> _WRITTEN EXERCISE 1_
Reproduce word for word the stretch of the bomber tour passage from "Talking to almost" through "into Ie Shima.".
> _WRITTEN EXERCISE 2_
Answer these from the bomber tour passage:
(a) What job did Howard hold in the war?
(b) In what year did Phil Haskell start with the Foundation?
(c) How much oil do the bombers burn per hour per engine?
> _WRITTEN EXERCISE 3_
Using the bomber tour passage, explain why the older man paid for "someone else" as well as himself.

> _PAGE EXTRACT_
•••••

Talking to almost everyone, we’re both susceptible to goosebumps numerous times this afternoon.  One vet brings up his leather bound photo album, ready to show us the Pacific War seen from his camera.  It could fill a history book.

“Here’s Charles Lindbergh.  Geez, he turned his head right when I took this picture, but that’s him,” he points out, tapping at the picture of a man in a P-38.  Howard was an armorer assigned to B-24s and later P-38s, and along the way captured some incredible moments in the war on film, like a photo of the original “The Dragon and His Tail” and the Japanese “Betty” bomber that flew the surrendering Japanese delegation into Ie Shima.

Later, another older man comes up and pays for himself and for “someone else.”

“Is he coming later?  Tell him to mention to me that you paid,” John points out.

“No, I don’t think he’s coming later.  My brother died on a B-24 in the war.  He would have wanted to see this.”

John and I are at a loss for words as the old man brings up his daughter and granddaughter and starts to show them the planes.

“I never get bored doing this,” John repeats as he dodges another drop of water seeping through the wing of the Liberator.

Another person who doesn’t get bored is Phil Haskell.  Phil started with the Foundation in 1986, helping to restore the B-24.  In 1992, he decided to join the planes for their annual 10 1/2 month tour…that was seven years ago.

“I don’t do the work; I just make sure other people do theirs,” he smiles, after delivering the understatement of the year.  Phil is the guy who keeps the operation running on the road and when he’s not talking to the mechanics and pilots, he’s lugging boxes of oil out for the planes, coordinating the visits with local FBOs and airports, making sure the local Foundation volunteers have found rooms and restaurants for the crews (while they’re generally not paid, they get room and board while on the road), ensuring the airport has fuel, tracking the planes’ supplies of spare parts, and generally keeping things running smoothly.

This isn’t easy even if you own a small plane, not to mention two beasts that burn a gallon of oil per hour per engine and which run up an $1,800 fuel bill after a half-day of flying.  The Foundation’s bombers are remarkably self-sufficient logistically.  With the exception of a full engine and a spare tire, the crews carry everything with them that they may need on the road: spare magnetos, plugs, starters, the whole works.  It’s all crammed into tight corners of the planes, up in the nose, or wherever there’s room.

•••••

> _GIVEN RECORDS_
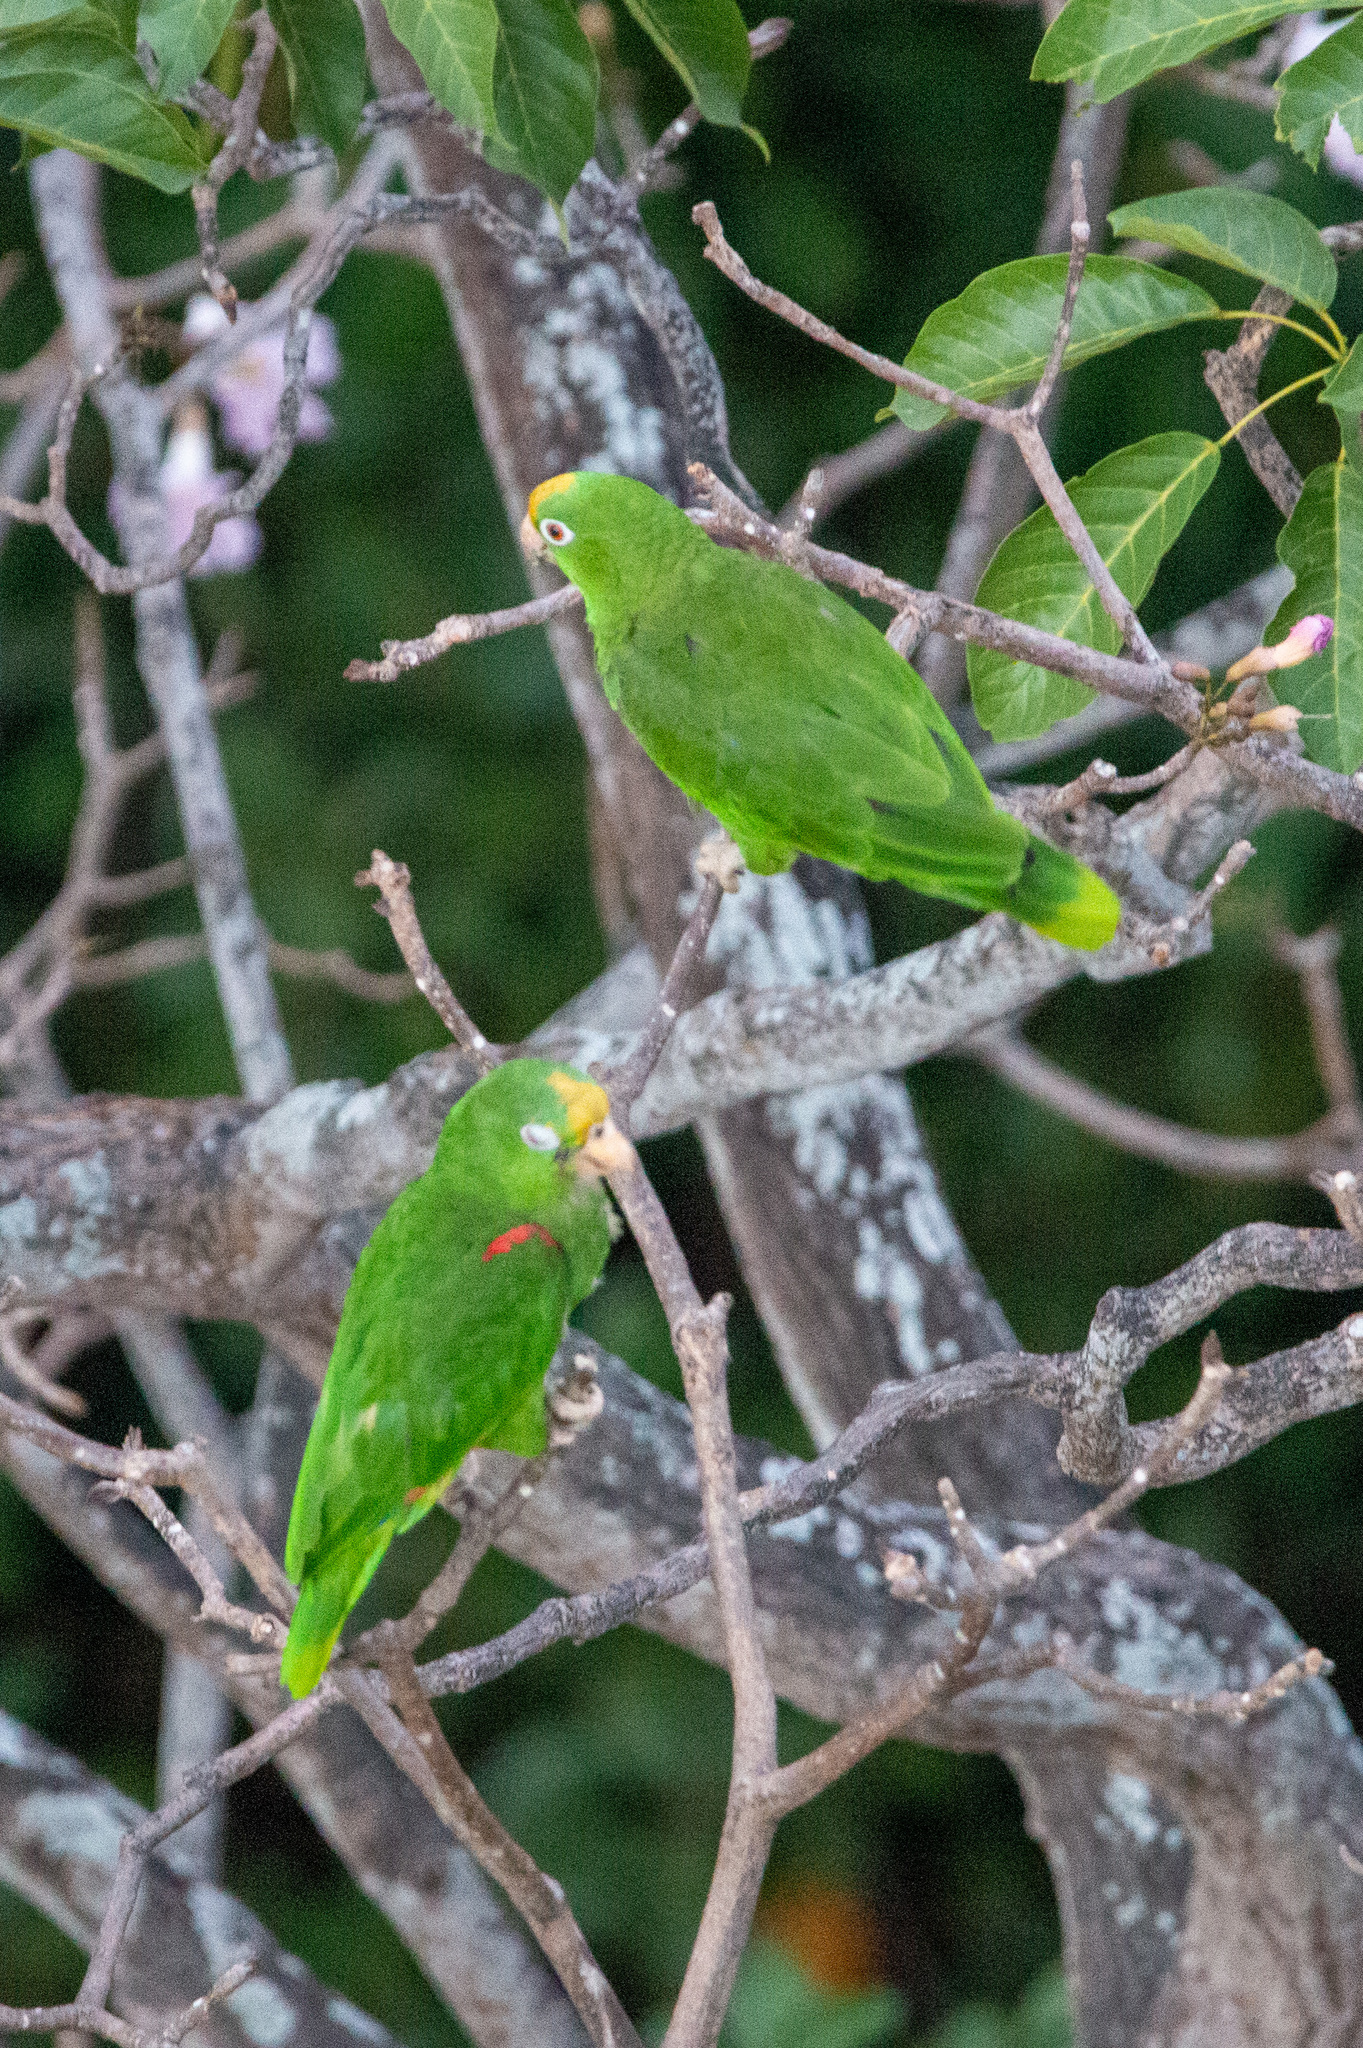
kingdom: Animalia
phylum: Chordata
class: Aves
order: Psittaciformes
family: Psittacidae
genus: Amazona
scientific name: Amazona ochrocephala
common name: Yellow-crowned amazon
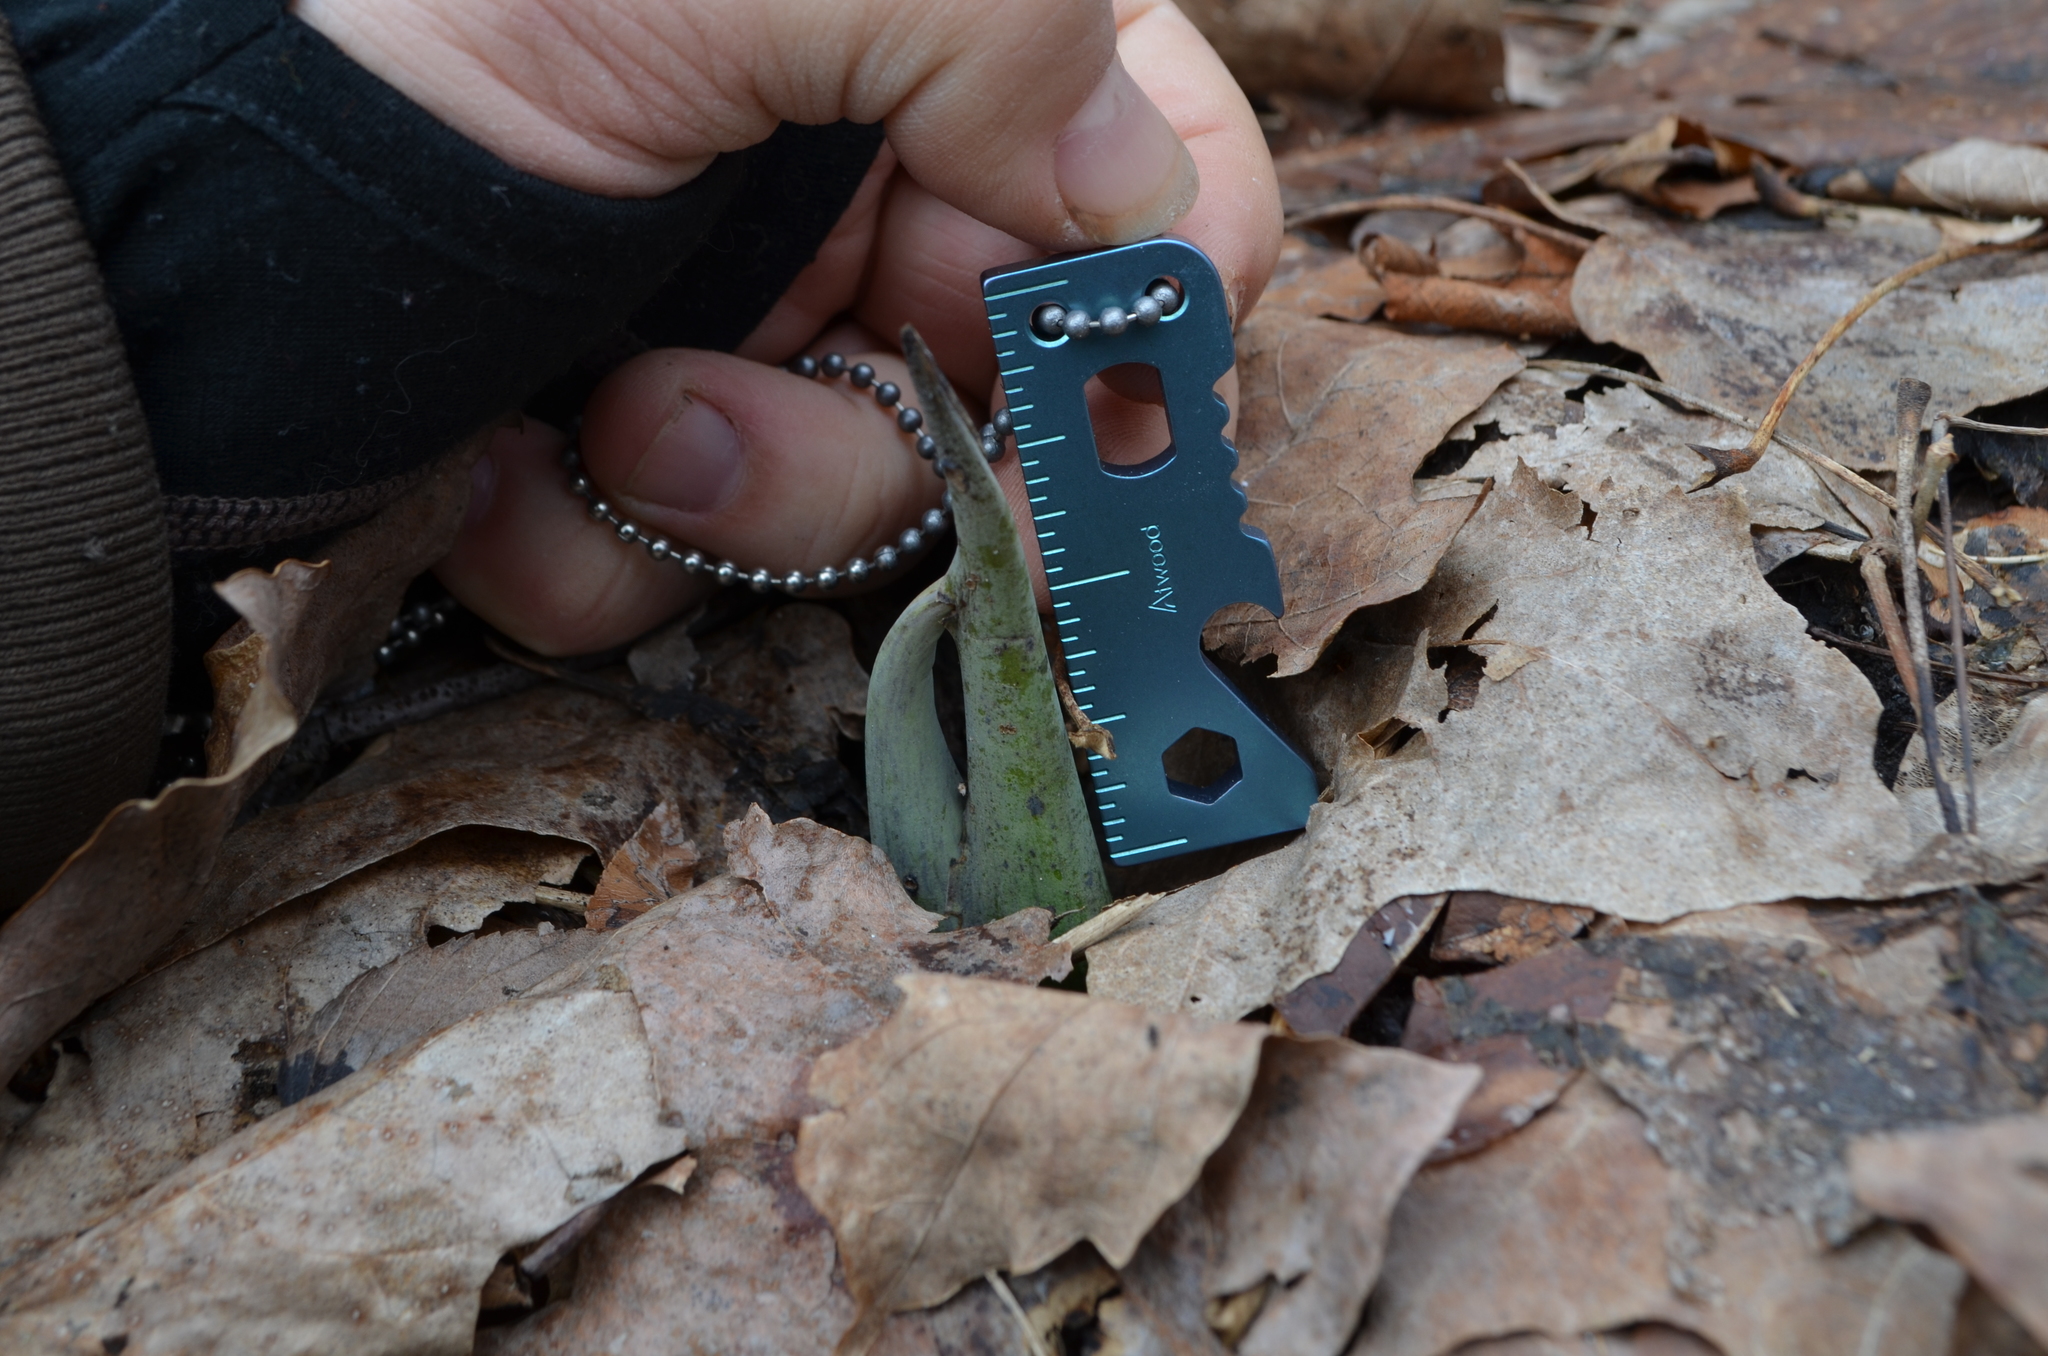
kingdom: Plantae
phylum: Tracheophyta
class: Liliopsida
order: Alismatales
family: Araceae
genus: Symplocarpus
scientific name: Symplocarpus foetidus
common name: Eastern skunk cabbage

•••••

> _TASK RESPONSE 1_
Talking to almost everyone, we’re both susceptible to goosebumps numerous times this afternoon.  One vet brings up his leather bound photo album, ready to show us the Pacific War seen from his camera.  It could fill a history book.

“Here’s Charles Lindbergh.  Geez, he turned his head right when I took this picture, but that’s him,” he points out, tapping at the picture of a man in a P-38.  Howard was an armorer assigned to B-24s and later P-38s, and along the way captured some incredible moments in the war on film, like a photo of the original “The Dragon and His Tail” and the Japanese “Betty” bomber that flew the surrendering Japanese delegation into Ie Shima.

> _TASK RESPONSE 2_
(a) He was an armorer assigned to B-24s and later P-38s.
(b) 1986.
(c) A gallon.

> _TASK RESPONSE 3_
He paid for his brother, who died on a B-24 in the war. The man says his brother would have wanted to see this.